任务内容
1. 根据 Hadoop 安装说明,要让 /etc/security/limits.conf 中的配置生效,需要在哪个文件里加上哪一行?
2. 请续写这份 Hadoop 安装说明,从"复制虚拟机"一节第 1 步之后接着写。

页面文本

_ _ _ _ _

Java(TM) SE Runtime Environment (build 1.7.0_05-b06)
Java HotSpot(TM) 64-Bit Server VM (build 23.1-b03, mixed mode)
================
二.解压 hadoop-2.7.1.tar.gz 并配置环境变量
================
1.在/opt下解压hadoop-2.7.1.tar.gz
cd /opt
sudo tar -zvxf hadoop-2.7.1.tar.gz
sudo chown -R feng:root hadoop-2.7.1/
2.修改 /etc/profile
sudo vi /etc/profile
在最下面添加:
export HADOOP_PREFIX=/opt/hadoop-2.7.1
export PATH=$HADOOP_PREFIX/bin:$PATH
3.source /etc/profile 使配置文件生效
4.验证:hadoop version
查看:
Hadoop 2.7.1
Subversion https://git-wip-us.apache.org/repos/asf/hadoop.git -r 15ecc87ccf4a0228f35af08fc56de536e6ce657a
Compiled by jenkins on 2015-06-29T06:04Z
Compiled with protoc 2.5.0
From source with checksum fc0a1a23fc1868e4d5ee7fa2b28a58a
This command was run using /opt/hadoop-2.7.1/share/hadoop/common/hadoop-common-2.7.1.jar
================
三.修改 ulimit open file 和 nproc
================
在文件 /etc/security/limits.conf 添加三行,如:
--------------------------
feng - nofile 32768
feng soft nproc 32000
feng hard nproc 32000
--------------------------
说明 feng 为当前用户
在 /etc/pam.d/common-session 加上这一行:
session required pam_limits.so
否则在 /etc/security/limits.conf上的配置不会生效.
还有注销再登录,这些配置才能生效!
================
四.复制虚拟机
================
1.关闭虚拟机系统,复制虚拟机文件。

_ _ _ _ _

所给数据
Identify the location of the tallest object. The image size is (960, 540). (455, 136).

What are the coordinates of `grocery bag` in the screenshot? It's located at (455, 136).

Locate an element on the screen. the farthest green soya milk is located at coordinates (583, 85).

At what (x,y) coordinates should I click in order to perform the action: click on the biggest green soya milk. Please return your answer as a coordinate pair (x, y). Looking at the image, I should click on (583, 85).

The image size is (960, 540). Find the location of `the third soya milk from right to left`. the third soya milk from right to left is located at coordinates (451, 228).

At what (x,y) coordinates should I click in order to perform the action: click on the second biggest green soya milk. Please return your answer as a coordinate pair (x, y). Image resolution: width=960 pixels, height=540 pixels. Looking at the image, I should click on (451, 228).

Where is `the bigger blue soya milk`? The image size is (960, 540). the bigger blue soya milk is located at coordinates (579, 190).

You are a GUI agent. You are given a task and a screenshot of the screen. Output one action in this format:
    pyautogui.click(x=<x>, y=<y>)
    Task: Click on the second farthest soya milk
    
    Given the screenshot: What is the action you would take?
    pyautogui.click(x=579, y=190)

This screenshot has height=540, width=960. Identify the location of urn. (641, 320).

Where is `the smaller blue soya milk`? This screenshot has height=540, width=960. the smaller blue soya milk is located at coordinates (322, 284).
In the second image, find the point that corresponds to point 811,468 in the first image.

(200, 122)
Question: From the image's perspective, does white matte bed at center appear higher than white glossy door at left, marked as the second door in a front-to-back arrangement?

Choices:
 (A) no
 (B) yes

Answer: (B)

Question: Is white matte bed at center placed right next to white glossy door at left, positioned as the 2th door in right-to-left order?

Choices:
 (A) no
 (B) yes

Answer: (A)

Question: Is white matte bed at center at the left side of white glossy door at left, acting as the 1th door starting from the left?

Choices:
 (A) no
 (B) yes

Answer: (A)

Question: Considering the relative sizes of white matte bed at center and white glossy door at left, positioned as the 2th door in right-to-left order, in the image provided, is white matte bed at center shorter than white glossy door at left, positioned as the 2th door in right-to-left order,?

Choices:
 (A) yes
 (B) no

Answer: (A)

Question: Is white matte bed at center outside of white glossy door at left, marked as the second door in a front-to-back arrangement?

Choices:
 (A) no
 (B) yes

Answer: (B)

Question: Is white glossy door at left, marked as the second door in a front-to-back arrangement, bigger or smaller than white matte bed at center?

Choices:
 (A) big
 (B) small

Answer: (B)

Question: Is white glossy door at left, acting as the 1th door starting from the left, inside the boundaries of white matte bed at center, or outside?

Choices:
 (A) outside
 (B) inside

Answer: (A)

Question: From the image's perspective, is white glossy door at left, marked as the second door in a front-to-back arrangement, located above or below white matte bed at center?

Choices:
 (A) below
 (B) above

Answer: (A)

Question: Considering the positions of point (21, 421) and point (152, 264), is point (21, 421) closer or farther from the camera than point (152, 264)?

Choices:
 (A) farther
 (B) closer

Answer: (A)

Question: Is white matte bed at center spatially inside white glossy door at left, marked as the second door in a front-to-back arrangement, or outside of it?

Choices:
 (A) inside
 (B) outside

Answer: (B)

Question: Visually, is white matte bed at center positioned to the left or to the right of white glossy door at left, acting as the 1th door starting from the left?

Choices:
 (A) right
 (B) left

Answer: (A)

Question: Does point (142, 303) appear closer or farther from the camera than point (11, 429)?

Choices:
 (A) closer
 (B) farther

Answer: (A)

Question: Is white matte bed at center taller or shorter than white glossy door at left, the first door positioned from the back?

_ _ _ _ _

各题答案
1. 在 /etc/pam.d/common-session 中加上 session required pam_limits.so。

2.
目的弄出两个虚拟机1个是master另1个为slave
================
五.修改 hostname 和 /etc/hosts
================
1.修改/etc/hostname
sudo vi /etc/hostname
ubuntu 改为 master 或 slave
修改完成后用命令hostname查看
2.分别修改master和slave
主机master的hostname为master
分机slave的hostname为slave
3.分别修改/etc/hosts
sudo vi /etc/hosts
master和slave虚拟机都改成这样
127.0.0.1 localhost
# 127.0.1.1 ubuntu
10.11.12.45 master
10.11.12.47 slave
验证:用ping master 和 ping slave
================
六.设置 ssh 免密码登陆
================
1.两个机器都要做 ssh localhost 免登陆
执行下面两个命令后:
ssh-keygen -t dsa -P '' -f ~/.ssh/id_dsa
cat ~/.ssh/id_dsa.pub >> ~/.ssh/authorized_keys
用ssh localhost 登陆,应该就不需要输入密码了。
2.两个机器 master和slave 都需要互相ssh登陆免密码
a.master 免密码登陆 slave
1)登陆master,把master生成的 ~/.ssh/id_dsa.pub 复制到slave下, 用scp命令
scp ~/.ssh/id_dsa.pub feng@slave:/home/feng/Downloads
2) 登陆slave 把 id_dsa.pub 放倒 authorized_keys 中
cat ~/Downloads/id_dsa.pub >> ~/.ssh/authorized_keys
3) 在 slave 中检查 ~/.ssh/authorized_keys 中内容,执行命令
more ~/.ssh/authorized_keys
4)在master系统中,登陆slave 看看是能ssh免密码登陆,执行命令
ssh slave
b.slave 免密码登陆 master
1)登陆slave,把slave生成的 ~/.ssh/id_dsa.pub 复制到master下, 用scp命令
scp ~/.ssh/id_dsa.pub feng@master:/home/feng/Downloads
2) 登陆master 把 id_dsa.pub 放倒 authorized_keys 中
cat ~/Downloads/id_dsa.pub >> ~/.ssh/authorized_keys
3) 在 master 中检查 ~/.ssh/authorized_keys 中内容,执行命令
more ~/.ssh/authorized_keys
4)在slave系统中,登陆master 看看是能ssh免密码登陆,执行命令
ssh master
完成了master和slave互相ssh登陆免密码
================
七.修改master和slave的hadoop配置文件
================
master和slave的hadoop配置文件都是这么修改。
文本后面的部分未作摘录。